Hi Jim,
Sorry for the delayed response here.
On Aug 16, 2018, at 4:15 PM, Jim Lieb via chirp_devel chirp_devel@intrepid.danplanet.com wrote:
I'm writing the KG-UV9D Plus driver. I've got the memory channel and basic settings under control but there are a few radio features that need UI support. I've been looking at various other drivers and the settings.py (and friends) and haven't found what I'm looking for.
There are a few settings that are really tables, similar but much simpler than the memory tab. For example, there are scan groups which have a name, a starting memory channel and and ending channel. They are described in the following memory template frag:
#seekto 0x940; struct { struct { i16 scan_st; i16 scan_end; } addrs[10]; u8 x0968[8]; struct { char name[8]; } names[10]; } scn_grps;
Yea, it is clumsy and indicates that the firmware coders were sleeping in Data Structures class but in the end, it should map to a 3x10 table with header, something on the order of:
name | start | end
airport | 108 | 136 | .... ===========
This would be a RadioSettingGroup or ??? under the settings tab.
Yeah, I would probably do a RadioSettingGroup for "scan lists" and then do a bunch of settings for "Group 1 name", 'Group 1 start", 'Group 1 end", etc. We don't really have a much richer settings interface than that really. You could also do a group for "settings" and then a group under that for "Group 1" and then just have three settings per group. I think that will nest properly in the UI.
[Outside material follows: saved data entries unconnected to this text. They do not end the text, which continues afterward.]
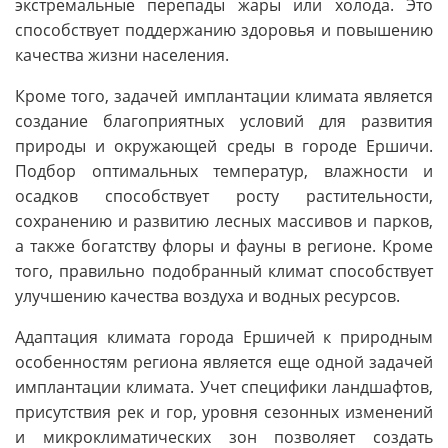
экстремальные перепады жары или холода. Это
способствует поддержанию здоровья и повышению
качества жизни населения.
Кроме того, задачей имплантации климата является
создание благоприятных условий для развития
природы и окружающей среды в городе Ершичи.
Подбор оптимальных температур, влажности и
осадков способствует росту растительности,
сохранению и развитию лесных массивов и парков,
а также богатству флоры и фауны в регионе. Кроме
того, правильно подобранный климат способствует
улучшению качества воздуха и водных ресурсов.
Адаптация климата города Ершичей к природным
особенностям региона является еще одной задачей
имплантации климата. Учет специфики ландшафтов,
присутствия рек и гор, уровня сезонных изменений
и микроклиматических зон позволяет создать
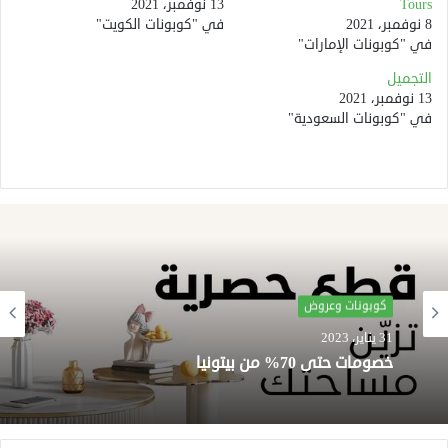
Tours
13 نوفمبر، 2021
8 نوفمبر، 2021
في "كوبونات الكويت"
في "كوبونات الإمارات"
التجميل
13 نوفمبر، 2021
في "كوبونات السعودية"
كوبونات وعروض
31 يناير، 2023
خصومات حتى 70% من بيتونيا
I have another which is the caller id table. In this case, it is a 2x20 table with the first col being a 6 char name and the second, a DTMF 6 digit code:
#seekto 0x940; struct { struct { i16 scan_st; i16 scan_end; } addrs[10]; u8 x0968[8]; struct { char name[8]; } names[10]; } scn_grps;
Again, this would be a table in a RadioSettingGroup.
I think this might be better with just two groups, one for the names and one for the codes.
I really want to keep this within the driver ATM and not go off hacking settings.py and the GTK stuff (yet) but sticking to the (as I understand) the derived classes in settings.py gives me little more than lists of simple labeled item widgets.
I would just go simple (and ugly) first. I'm not sure I want to get into having a table in settings, but maybe some smaller grouping construct that will just make it easier to express to the UI that "these three things should share a row" would be enough?